● **任务说明**:
从下列材料中提取所有含有字符串“sQuery”的行。

(数据行)
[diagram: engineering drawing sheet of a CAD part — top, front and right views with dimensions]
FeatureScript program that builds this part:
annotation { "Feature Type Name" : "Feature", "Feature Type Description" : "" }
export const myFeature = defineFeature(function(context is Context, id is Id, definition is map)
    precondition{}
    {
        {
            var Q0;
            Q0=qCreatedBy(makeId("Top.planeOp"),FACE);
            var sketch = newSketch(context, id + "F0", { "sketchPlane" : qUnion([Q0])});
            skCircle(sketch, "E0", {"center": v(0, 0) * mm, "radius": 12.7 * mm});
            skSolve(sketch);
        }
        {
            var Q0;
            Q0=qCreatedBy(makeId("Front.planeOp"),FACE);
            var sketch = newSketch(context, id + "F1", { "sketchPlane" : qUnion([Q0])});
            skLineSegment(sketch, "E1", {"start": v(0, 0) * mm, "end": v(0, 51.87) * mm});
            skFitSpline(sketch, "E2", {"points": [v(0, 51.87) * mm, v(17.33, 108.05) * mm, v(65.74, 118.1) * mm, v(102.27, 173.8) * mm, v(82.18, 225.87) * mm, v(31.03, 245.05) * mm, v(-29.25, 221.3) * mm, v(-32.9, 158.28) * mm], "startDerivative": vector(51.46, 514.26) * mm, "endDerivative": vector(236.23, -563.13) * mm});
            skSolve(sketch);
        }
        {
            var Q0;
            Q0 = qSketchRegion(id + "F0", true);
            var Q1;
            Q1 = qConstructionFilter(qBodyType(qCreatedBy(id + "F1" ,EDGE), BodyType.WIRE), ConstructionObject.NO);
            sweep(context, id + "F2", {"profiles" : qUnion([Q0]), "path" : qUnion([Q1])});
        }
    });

...

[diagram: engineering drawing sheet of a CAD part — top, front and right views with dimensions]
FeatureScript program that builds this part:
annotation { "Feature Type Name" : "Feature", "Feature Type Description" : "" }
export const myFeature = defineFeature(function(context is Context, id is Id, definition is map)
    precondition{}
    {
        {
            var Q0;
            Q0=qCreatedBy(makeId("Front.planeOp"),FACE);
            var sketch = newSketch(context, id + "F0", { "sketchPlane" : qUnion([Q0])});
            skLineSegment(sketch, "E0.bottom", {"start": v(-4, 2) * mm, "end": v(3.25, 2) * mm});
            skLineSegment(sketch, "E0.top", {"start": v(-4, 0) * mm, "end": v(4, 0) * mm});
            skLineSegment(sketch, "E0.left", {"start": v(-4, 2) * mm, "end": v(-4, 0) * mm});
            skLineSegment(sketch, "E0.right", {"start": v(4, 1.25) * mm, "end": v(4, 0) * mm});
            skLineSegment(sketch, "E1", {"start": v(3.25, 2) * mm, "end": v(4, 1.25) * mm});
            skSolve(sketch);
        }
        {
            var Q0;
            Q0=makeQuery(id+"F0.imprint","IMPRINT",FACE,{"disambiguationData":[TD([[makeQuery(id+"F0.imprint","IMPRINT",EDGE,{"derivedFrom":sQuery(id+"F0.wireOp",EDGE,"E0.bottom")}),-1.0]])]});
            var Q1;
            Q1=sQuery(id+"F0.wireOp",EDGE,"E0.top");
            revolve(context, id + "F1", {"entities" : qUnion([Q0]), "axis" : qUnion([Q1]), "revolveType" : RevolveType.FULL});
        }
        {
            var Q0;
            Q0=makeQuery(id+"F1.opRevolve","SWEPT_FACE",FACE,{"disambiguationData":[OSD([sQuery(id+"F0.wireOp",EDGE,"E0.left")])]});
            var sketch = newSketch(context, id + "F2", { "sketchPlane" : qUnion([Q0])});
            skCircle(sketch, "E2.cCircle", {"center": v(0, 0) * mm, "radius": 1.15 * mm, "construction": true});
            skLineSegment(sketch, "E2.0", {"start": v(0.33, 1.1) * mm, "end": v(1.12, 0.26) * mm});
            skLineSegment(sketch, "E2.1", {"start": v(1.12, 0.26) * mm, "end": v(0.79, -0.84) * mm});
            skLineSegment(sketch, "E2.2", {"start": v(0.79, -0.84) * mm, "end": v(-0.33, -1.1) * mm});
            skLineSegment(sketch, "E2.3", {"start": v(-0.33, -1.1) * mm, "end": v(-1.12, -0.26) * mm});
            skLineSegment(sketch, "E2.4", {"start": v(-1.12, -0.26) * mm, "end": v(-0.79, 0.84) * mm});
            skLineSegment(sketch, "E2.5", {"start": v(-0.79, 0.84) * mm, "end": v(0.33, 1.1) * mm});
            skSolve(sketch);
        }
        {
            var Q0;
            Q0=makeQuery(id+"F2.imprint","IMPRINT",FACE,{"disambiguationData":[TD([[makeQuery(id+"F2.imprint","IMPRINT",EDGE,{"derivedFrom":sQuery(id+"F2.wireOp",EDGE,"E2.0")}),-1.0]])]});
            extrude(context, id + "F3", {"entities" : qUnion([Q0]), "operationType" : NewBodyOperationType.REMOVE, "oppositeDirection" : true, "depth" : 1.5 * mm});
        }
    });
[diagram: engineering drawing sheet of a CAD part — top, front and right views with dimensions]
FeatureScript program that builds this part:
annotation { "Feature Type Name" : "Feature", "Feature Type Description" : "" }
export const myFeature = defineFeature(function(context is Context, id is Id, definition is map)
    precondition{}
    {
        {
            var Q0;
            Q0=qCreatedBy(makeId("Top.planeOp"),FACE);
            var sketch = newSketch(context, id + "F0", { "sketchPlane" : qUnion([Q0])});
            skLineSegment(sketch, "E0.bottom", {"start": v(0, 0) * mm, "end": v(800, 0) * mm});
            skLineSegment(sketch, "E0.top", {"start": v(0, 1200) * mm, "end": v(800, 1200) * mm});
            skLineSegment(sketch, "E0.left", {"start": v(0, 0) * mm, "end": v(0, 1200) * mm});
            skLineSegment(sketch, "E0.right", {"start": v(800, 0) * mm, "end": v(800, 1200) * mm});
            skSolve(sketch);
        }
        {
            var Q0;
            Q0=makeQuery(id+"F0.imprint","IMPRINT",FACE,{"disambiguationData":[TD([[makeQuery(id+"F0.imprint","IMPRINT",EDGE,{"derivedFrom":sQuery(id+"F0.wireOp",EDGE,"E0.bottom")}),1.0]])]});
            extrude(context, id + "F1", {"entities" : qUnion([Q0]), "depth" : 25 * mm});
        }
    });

● **答案**:
            Q0=makeQuery(id+"F0.imprint","IMPRINT",FACE,{"disambiguationData":[TD([[makeQuery(id+"F0.imprint","IMPRINT",EDGE,{"derivedFrom":sQuery(id+"F0.wireOp",EDGE,"E0.bottom")}),-1.0]])]});
            Q1=sQuery(id+"F0.wireOp",EDGE,"E0.top");
            Q0=makeQuery(id+"F1.opRevolve","SWEPT_FACE",FACE,{"disambiguationData":[OSD([sQuery(id+"F0.wireOp",EDGE,"E0.left")])]});
            Q0=makeQuery(id+"F2.imprint","IMPRINT",FACE,{"disambiguationData":[TD([[makeQuery(id+"F2.imprint","IMPRINT",EDGE,{"derivedFrom":sQuery(id+"F2.wireOp",EDGE,"E2.0")}),-1.0]])]});
            Q0=makeQuery(id+"F0.imprint","IMPRINT",FACE,{"disambiguationData":[TD([[makeQuery(id+"F0.imprint","IMPRINT",EDGE,{"derivedFrom":sQuery(id+"F0.wireOp",EDGE,"E0.bottom")}),1.0]])]});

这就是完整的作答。